Im Rahmen des Art. 6 Abs. 1 ARB 1/80 ist der gemeinschaftsrechtliche weite Arbeitnehmerbegriff heranzuziehen. Auf eine Mindestarbeitszeit oder ein Mindesteinkommen kommt es daher nicht an; es ist lediglich zu prüfen, ob die Tätigkeit nicht völlig unwesentlich ist.

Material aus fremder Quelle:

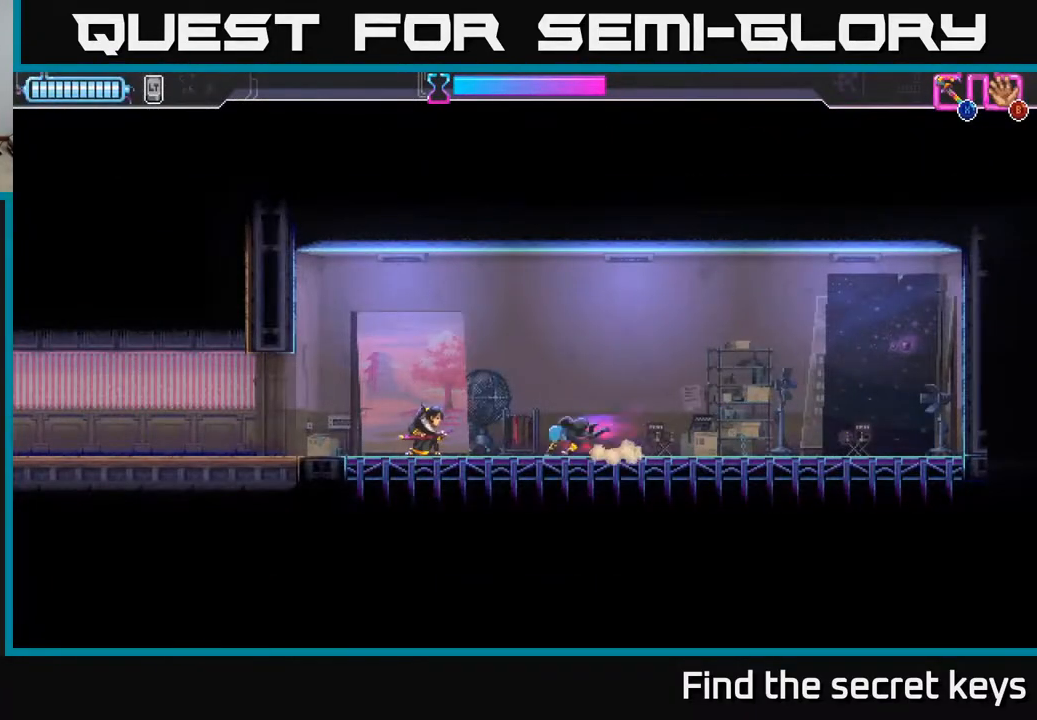
{"buttons": ["R2"], "left_stick": "right", "right_stick": "center", "events": [[333, "left_stick", "right"], [383, "R2", "down"]]}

Schlagwörter: Aufenthaltserlaubnis, Assoziationsberechtigte, Assoziationsratsbeschluss EWG/Türkei, geringfügige Beschäftigung, Arbeitnehmerbegriff, Türkischer Arbeitnehmer
Normen: AufenthG § 4 Abs. 5 S. 2, ARB 1/80 Art. 6 Abs. 1
Auszüge:

[...]

Mit dem angegriffenen Urteil verpflichtete das Verwaltungsgericht die Beklagte, dem Kläger eine Aufenthaltserlaubnis gemäß § 4 Abs. 5 Satz 2 AufenthG zu erteilen. Zur Begründung führte das Gericht aus, der Kläger habe einen Anspruch auf Erteilung einer Aufenthaltserlaubnis auf der Grundlage von Art. 6 Abs. 1 Spiegelstrich 1 und 2 ARB 1/80, da er aufgrund der nachgewiesenen Beschäftigung Arbeitnehmer im Sinne des Art. 6 ARB 1/80 sei. Der Kläger sei seit dem 9. Mai 2000 ununterbrochen bei der Firma ... GmbH & Co. KG angestellt und habe dort bis Februar 2006 zehn Stunden wöchentlich gearbeitet. Hinsichtlich des Umfangs der wöchentlichen Arbeitszeit nach dem 20. Mai 2006 habe der Arbeitgeber zwar keine Angaben gemacht, aus der Gehaltsabrechnung für den März 2009 ergebe sich jedoch, dass der Kläger in den ersten drei Monaten des Jahres 2009 einen Brutto-Verdienst von monatlich 387,30 € gehabt habe. Zwar habe das Arbeitsentgelt während des Zeitraumes Mai 2004 bis März 2009 zwischen 294,00 € und 387,30 € geschwankt, es sei aber davon auszugehen, dass der Kläger einen Großteil der bescheinigten Arbeitstätigkeit von 10 Stunden in der Woche gearbeitet habe und der Umfang dieser Tätigkeit, gemessen am derzeitigen Arbeitslohn, mit Sicherheit nicht unterschritten worden sei. Der Arbeitsumfang und das Entgelt für die vom Kläger ausgeübte Tätigkeit könnten daher nicht als unwesentlich bezeichnet werden. [...]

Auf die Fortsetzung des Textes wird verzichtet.